» PROBLEM STATEMENT: From the rows below, list every line that contains the string "Deenkee", copying each line in full. Case counts, so a match must have the same capitalization.
Start of DATA EXTRACTS
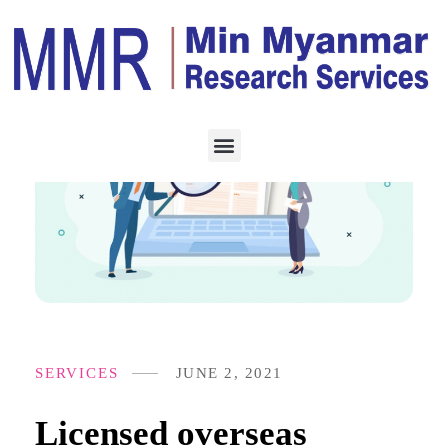
SERVICES
JUNE 2, 2021
Licensed overseas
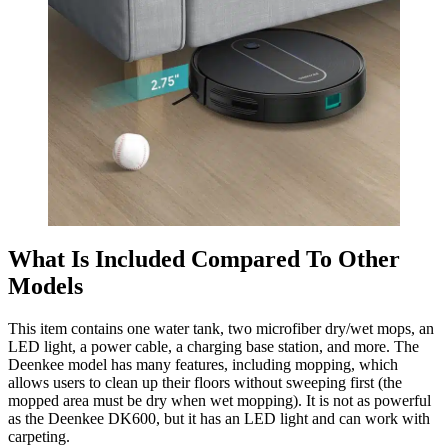
What Is Included Compared To Other
Models
This item contains one water tank, two microfiber dry/wet mops, an
LED light, a power cable, a charging base station, and more. The
Deenkee model has many features, including mopping, which
allows users to clean up their floors without sweeping first (the
mopped area must be dry when wet mopping). It is not as powerful
as the Deenkee DK600, but it has an LED light and can work with
carpeting.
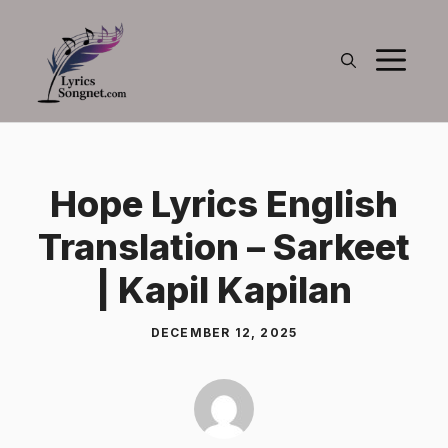
Skip
to
M
content
Hope Lyrics English
Translation – Sarkeet
| Kapil Kapilan
DECEMBER 12, 2025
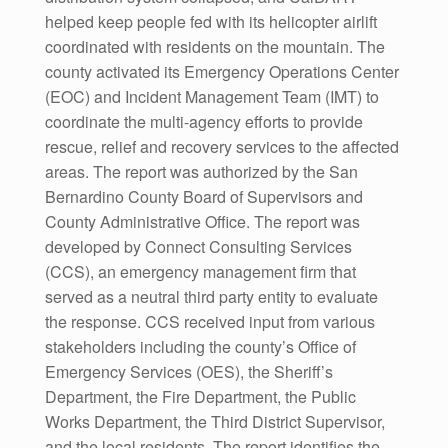
helped keep people fed with its helicopter airlift
coordinated with residents on the mountain. The
county activated its Emergency Operations Center
(EOC) and Incident Management Team (IMT) to
coordinate the multi-agency efforts to provide
rescue, relief and recovery services to the affected
areas. The report was authorized by the San
Bernardino County Board of Supervisors and
County Administrative Office. The report was
developed by Connect Consulting Services
(CCS), an emergency management firm that
served as a neutral third party entity to evaluate
the response. CCS received input from various
stakeholders including the county’s Office of
Emergency Services (OES), the Sheriff’s
Department, the Fire Department, the Public
Works Department, the Third District Supervisor,
and the local residents. The report identifies the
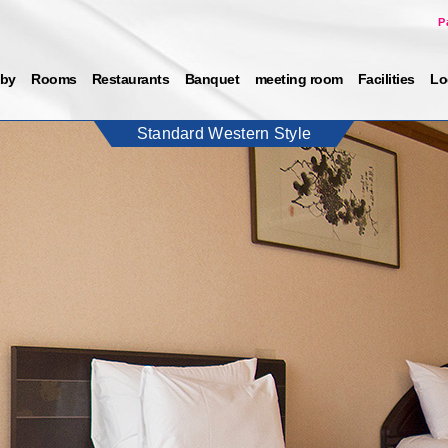
P
by
Rooms
Restaurants
Banquet
meeting room
Facilities
Lo
Standard Western Style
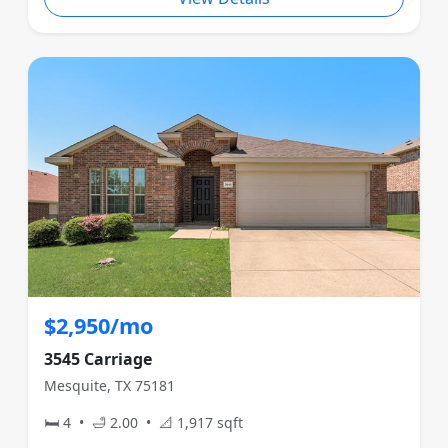
$2,950/mo
3545 Carriage
Mesquite, TX 75181
🛏 4 • 🛁 2.00 • 📐 1,917 sqft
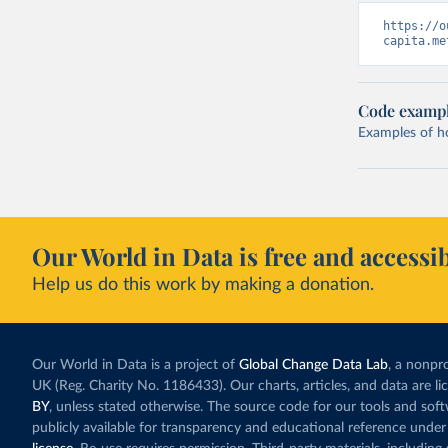
https://o
capita.me
Code examp
Examples of how
Our World in Data is free and accessib
Help us do this work by making a donation.
Our World in Data is a project of
Global Change Data Lab
, a nonpro
UK (Reg. Charity No. 1186433). Our charts, articles, and data are l
BY
, unless stated otherwise. The source code for our tools and sof
publicly available for transparency and educational reference under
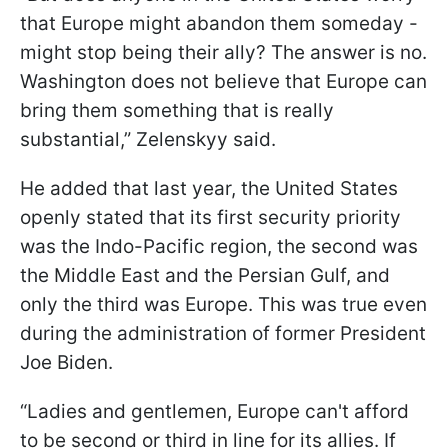
that Europe might abandon them someday -
might stop being their ally? The answer is no.
Washington does not believe that Europe can
bring them something that is really
substantial,” Zelenskyy said.
He added that last year, the United States
openly stated that its first security priority
was the Indo-Pacific region, the second was
the Middle East and the Persian Gulf, and
only the third was Europe. This was true even
during the administration of former President
Joe Biden.
“Ladies and gentlemen, Europe can't afford
to be second or third in line for its allies. If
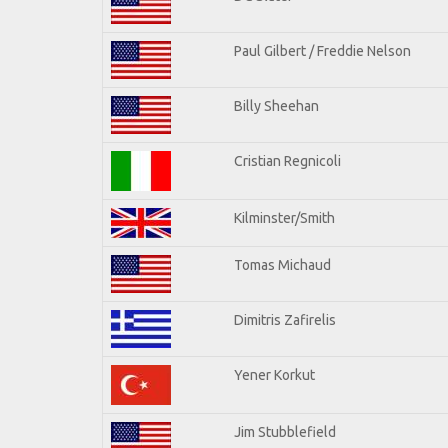
Paul Gilbert / Freddie Nelson
Billy Sheehan
Cristian Regnicoli
Kilminster/Smith
Tomas Michaud
Dimitris Zafirelis
Yener Korkut
Jim Stubblefield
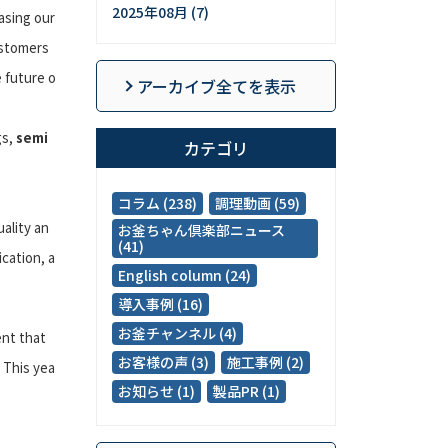
2025年08月 (7)
asing our
ustomers
 future o
アーカイブ全てを表示
gs,
semi
カテゴリ
コラム (238)
調理動画 (59)
ality an
お釜ちゃん倶楽部ニュース
(41)
cation, a
English column (24)
導入事例 (16)
お釜チャンネル (4)
ent that
お客様の声 (3)
施工事例 (2)
 This yea
お知らせ (1)
製品PR (1)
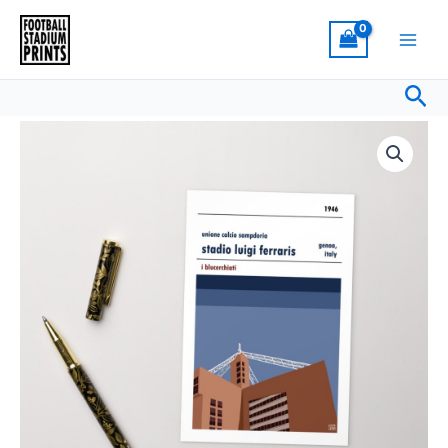
Skip
Luigi
to
Ferraris,
content
Sampdoria
Sea
Standard
Postcard
Retro
quantity
look
Stadio
Luigi
Ferraris,
Sampdoria
Standard
Postcard
quantity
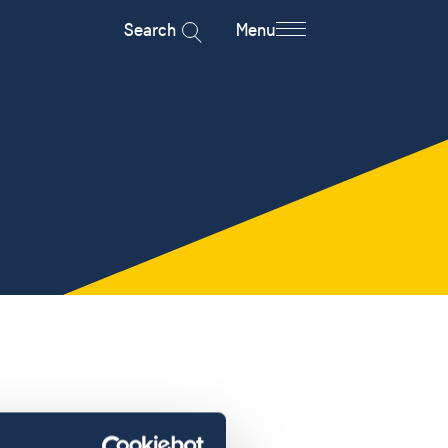
Search
Menu
a student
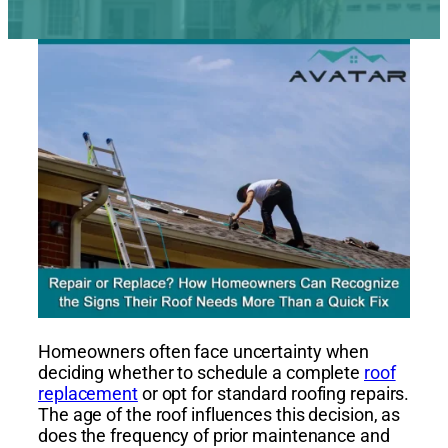
Homeowners often face uncertainty when
deciding whether to schedule a complete
roof
replacement
or opt for standard roofing repairs.
The age of the roof influences this decision, as
does the frequency of prior maintenance and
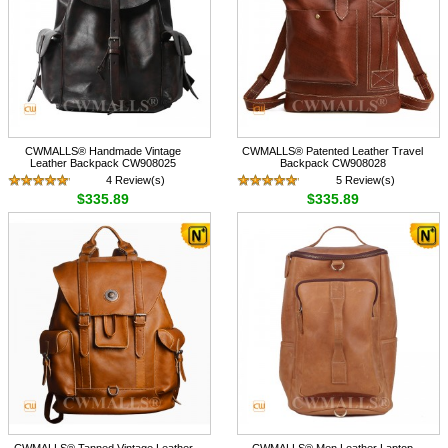
CWMALLS® Handmade Vintage
CWMALLS® Patented Leather Travel
Leather Backpack CW908025
Backpack CW908028
4 Review(s)
5 Review(s)
$335.89
$335.89
CWMALLS® Tanned Vintage Leather
CWMALLS® Men Leather Laptop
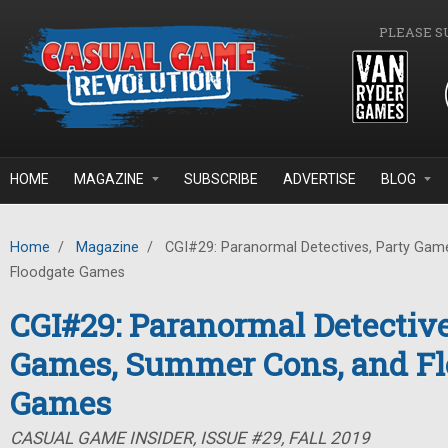
Skip to main content
PLEASE S
HOME
MAGAZINE
SUBSCRIBE
ADVERTISE
BLOG
Home
/
Magazine
/
CGI#29: Paranormal Detectives, Party Gam
Floodgate Games
CGI#29: Paranormal Detective
Games, Summer Cons, and Fl
Games
CASUAL GAME INSIDER, ISSUE #29, FALL 2019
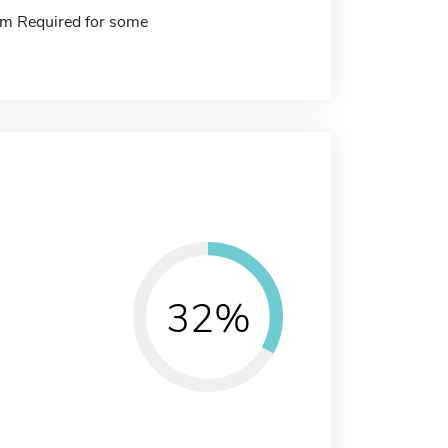
m Required for some
32%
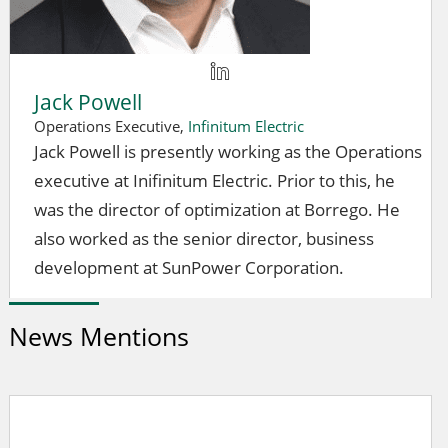
Jack Powell
Operations Executive,
Infinitum Electric
Jack Powell is presently working as the Operations
executive at Inifinitum Electric. Prior to this, he
was the director of optimization at Borrego. He
also worked as the senior director, business
development at SunPower Corporation.
News Mentions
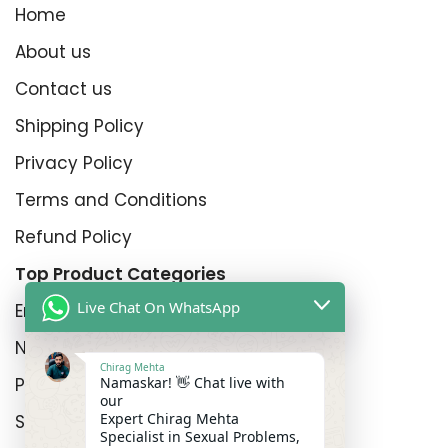
Home
About us
Contact us
Shipping Policy
Privacy Policy
Terms and Conditions
Refund Policy
Top Product Categories
Live Chat On WhatsApp
Erectyle Disfunction
Nightfall
Chirag Mehta
Namaskar! 👋 Chat live with
Premature Enjculation
our
Expert Chirag Mehta
Sexual Wellness
Specialist in Sexual Problems,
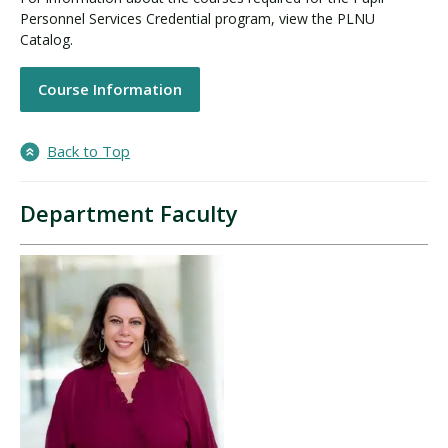
Personnel Services Credential program, view the PLNU
Catalog.
Course Information
Back to Top
Department Faculty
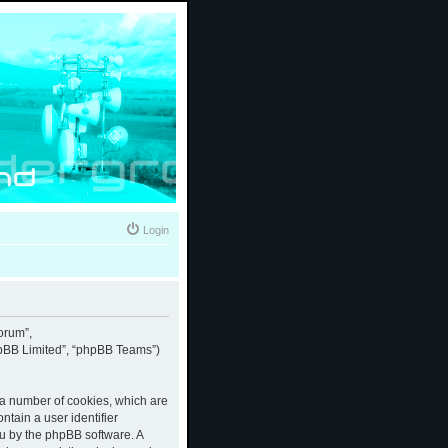
Login
forum”,
phpBB Limited”, “phpBB Teams”)
e a number of cookies, which are
ntain a user identifier
ou by the phpBB software. A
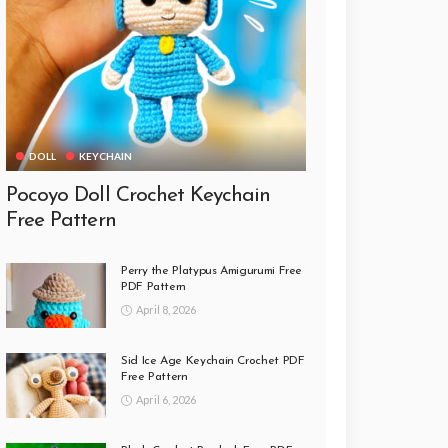
DOLL
KEYCHAIN
Pocoyo Doll Crochet Keychain
Free Pattern
Perry the Platypus Amigurumi Free
PDF Pattern
April 8, 2026
Sid Ice Age Keychain Crochet PDF
Free Pattern
April 6, 2026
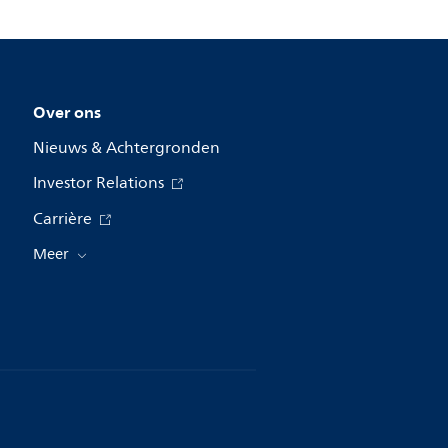
Over ons
Nieuws & Achtergronden
Investor Relations
Carrière
Meer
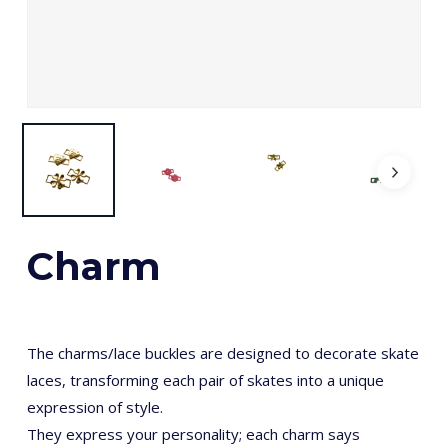
Charm
The charms/lace buckles are designed to decorate skate
laces, transforming each pair of skates into a unique
expression of style.
They express your personality; each charm says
End of DATA EXTRACTS
» OUTPUT FOR THIS TASK:
Deenkee model has many features, including mopping, which
as the Deenkee DK600, but it has an LED light and can work with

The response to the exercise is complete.